Everything is Digital
Danger: This post is pretty old and may not be relevant anymore.
Stop saying “digital.”
I know, it’s hard. A lot of work has been put into convincing ourselves that these silos exist. We ask questions like “how many digital staff do you have?” We use “just for web” as an excuse to do lesser work with cheap gear. The teams supporting on-air and online barely speak, or maybe the latter doesn’t even exist.
But these lines are made-up, and they’re holding us back. We are in the business of content creation and distribution. The sooner we get away from arbitrarily scope-limiting everything from the get-go, the better off we’ll be. Over-the-air broadcasting is just an MPEG2 live stream delivered via RF. A web short is just an interstitial with different white and black levels. A podcast is a radio show.
Content is content.
And what it takes to create content that resonates with an audience does not change. Authenticity, trust, professionalism – these are the hallmarks of the PBS system. And as it turns out, these are also what audiences – all audiences – are most looking for.
But when we choose not to put something online, or not to produce something if it’s “just for web,” we are choosing not to serve an audience. And the audience we’re choosing not to serve is critical to our future.
The clearest trend in media is that broadcast viewership is declining by generation. Look, here’s a chart:
There are other charts like it, and they all show the same thing. Slowly but surely, our on-air viewership is dwindling and will not be replenished. Which begs the obvious question: who’s going to fund all the stuff we do in the future?
Thankfully, we’re already seeing the answer through Passport. Products like Passport appeal to shifting behavior in younger donors. Younger donors seek direct impact from their philanthropic giving, like to support local causes over national, prefer to give online, and are trending away from watching broadcast television.
Stations that aren’t treating the online space with the same seriousness as on-air are purposely short-changing the audience that will be their donor base into the future.
So why don’t we just do it? Commit to being where our audiences are?
Some of it’s based on assumptions long proven false. The biggest one I hear again and again is the fear of cannibalization. But viewer cannibalization has been proven repeatedly to be a myth. Online viewers are in addition to on-air viewers, not in place of. We don’t even see much evidence of cannibalization between online platforms – YouTube and COVE, for example. Audiences are where they want to be. We either meet them there or lose them.
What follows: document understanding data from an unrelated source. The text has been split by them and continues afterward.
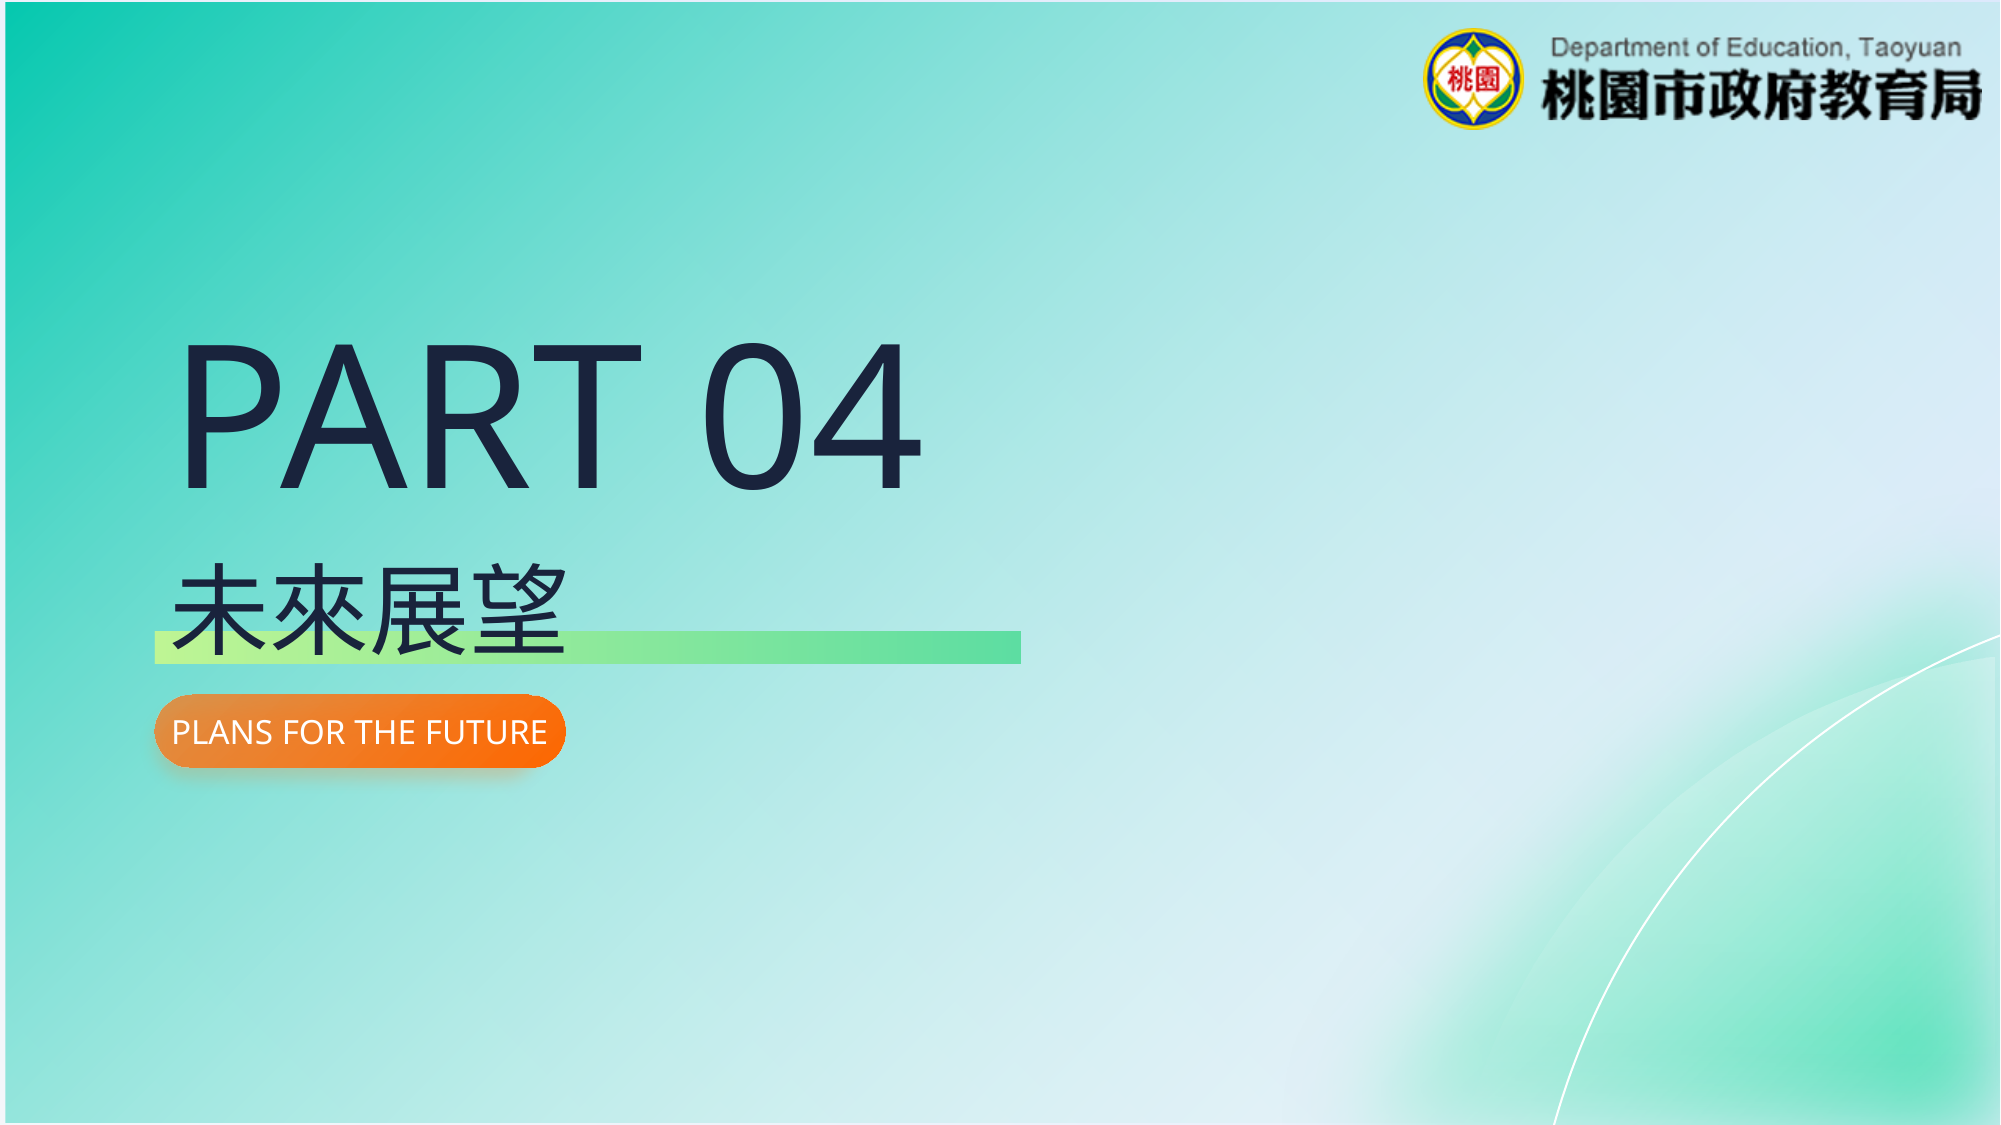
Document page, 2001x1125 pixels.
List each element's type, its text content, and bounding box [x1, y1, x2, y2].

text_box PART 04 [154, 281, 1405, 536]
picture [1423, 28, 1982, 130]
text_box 未來展望 [154, 540, 1035, 676]
text_box PLANS FOR THE FUTURE [153, 693, 567, 769]
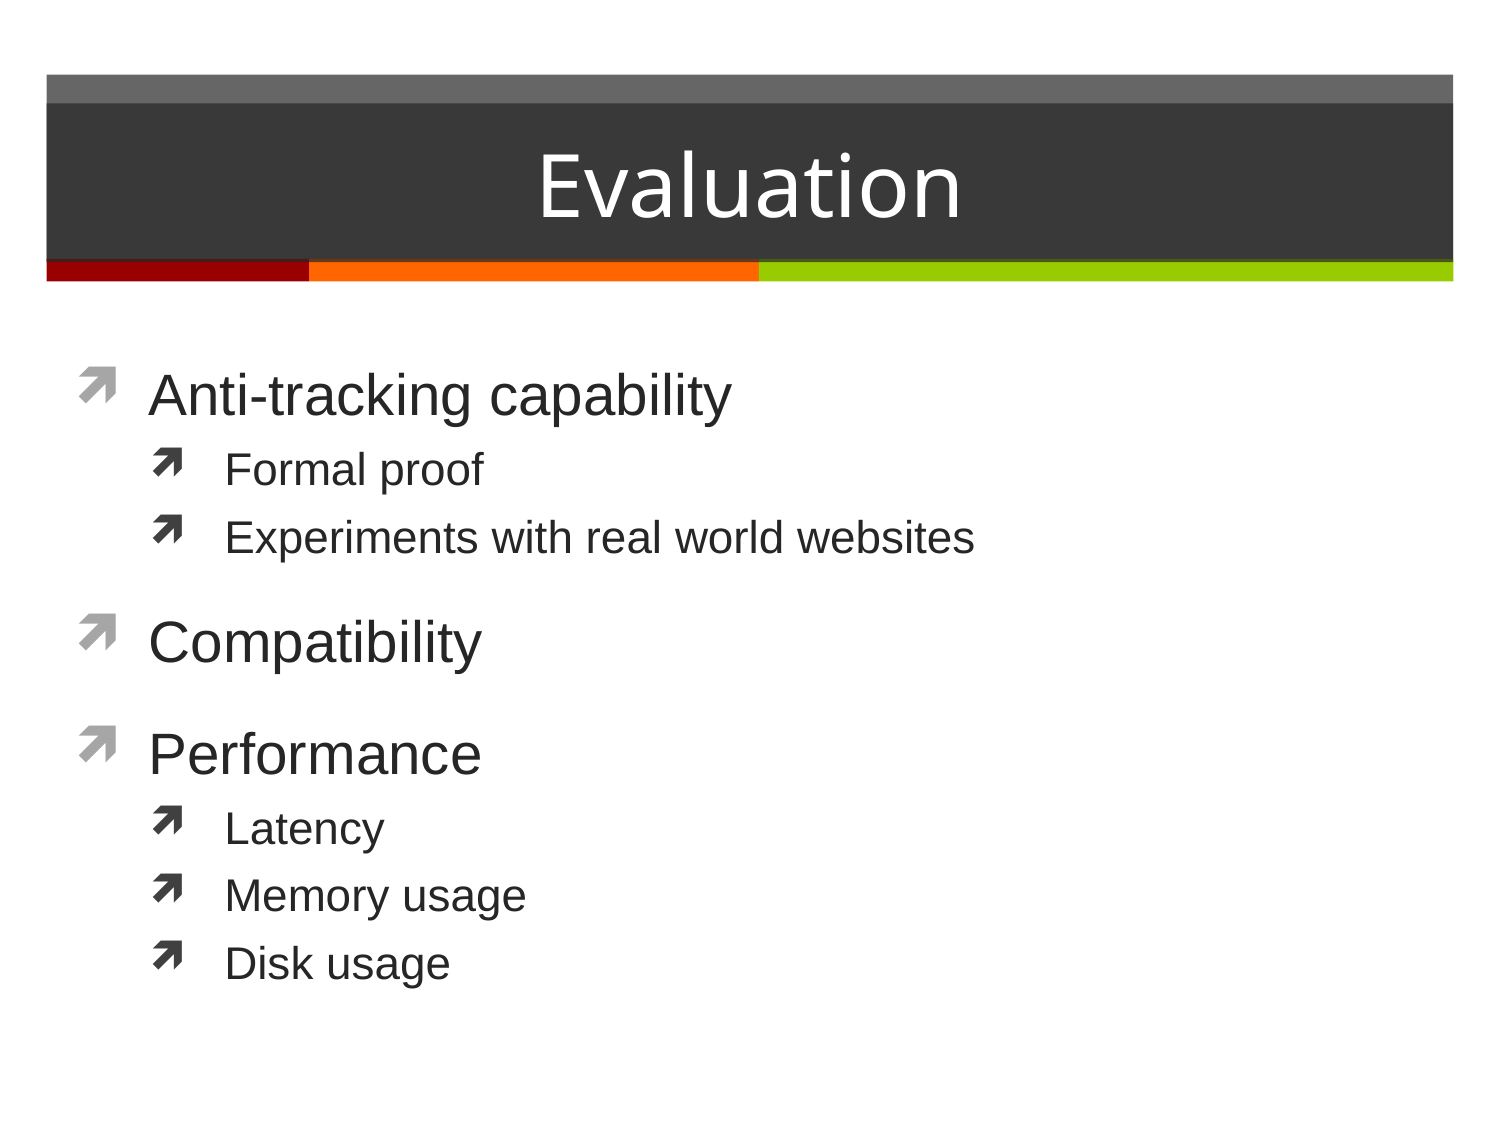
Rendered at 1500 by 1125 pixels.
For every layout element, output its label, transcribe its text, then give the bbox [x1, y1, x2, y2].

list Anti-tracking capability Formal proof Experiments with real world websites Compatibility Performance Latency Memory usage Disk usage [59, 350, 1221, 1005]
title Evaluation [46, 103, 1454, 263]
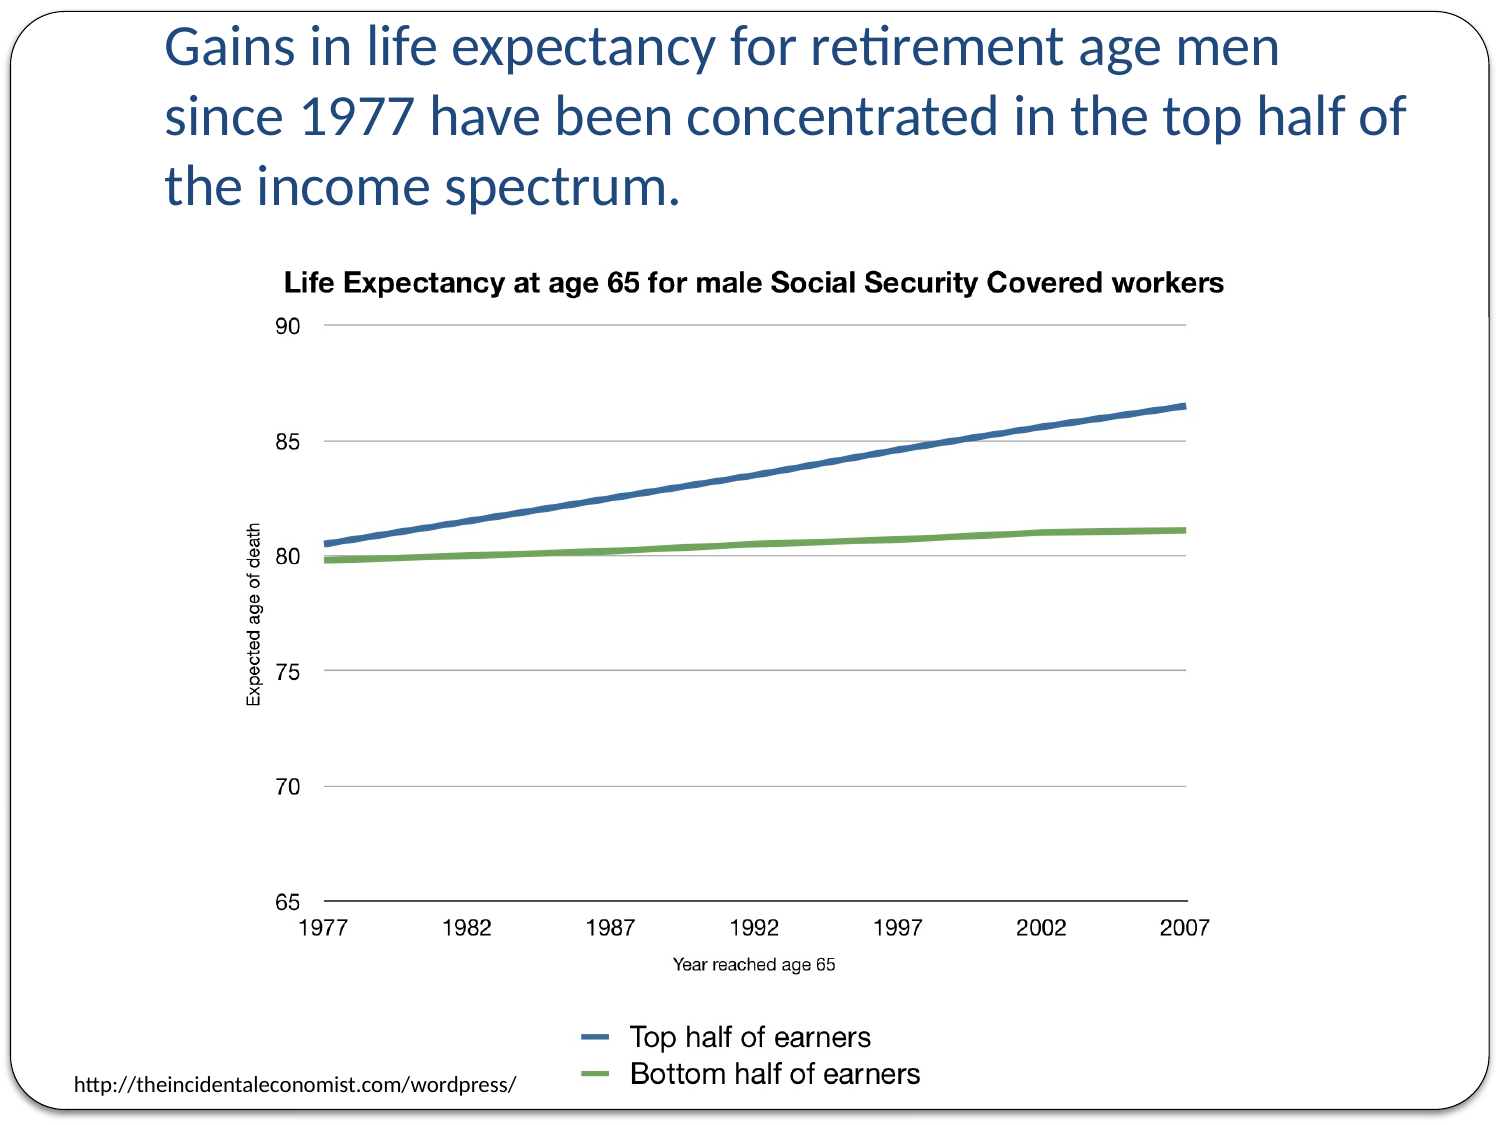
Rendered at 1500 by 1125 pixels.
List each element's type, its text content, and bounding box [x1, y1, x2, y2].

The online quality drop is also a myth. When done properly, online content will look better than on-air. Full stop. YouTubers like MKBHD are shooting 8K RAW so their content is ready for re-use on future platforms. Meanwhile, we’re still sending out 1080i compressed into MPEG2. At a technical level, it’s not even close.
But some of it is inertia, and that’s a lot harder to overcome. As a relative newcomer to the PBS system, the number of times I’ve heard “why do we do this?” answered with “we’ve always done this” is staggering. The online space can be confusing, with all those kids asking “What’s up, guys?” directly into the camera. But to the previous point, we have a massive advantage in that we don’t have to chase the latest trends or hottest keywords. Authenticity, trust, professionalism – we’ve spend decades building that foundation. We just need to show it.
Finally, there’s the financial issue. This may feel like the hardest to overcome, especially for small stations. But it’s also, in a way, the simplest: do you want to exist in 20 years? If yes, then it’s time to make some hard choices about resource allocations. We have to embrace all of our audiences if we are to survive. Think of it this way: if your tower falls down, or encoder catches fire, is there a choice?
Stop saying “digital.” Everything is digital. We adapt or we die.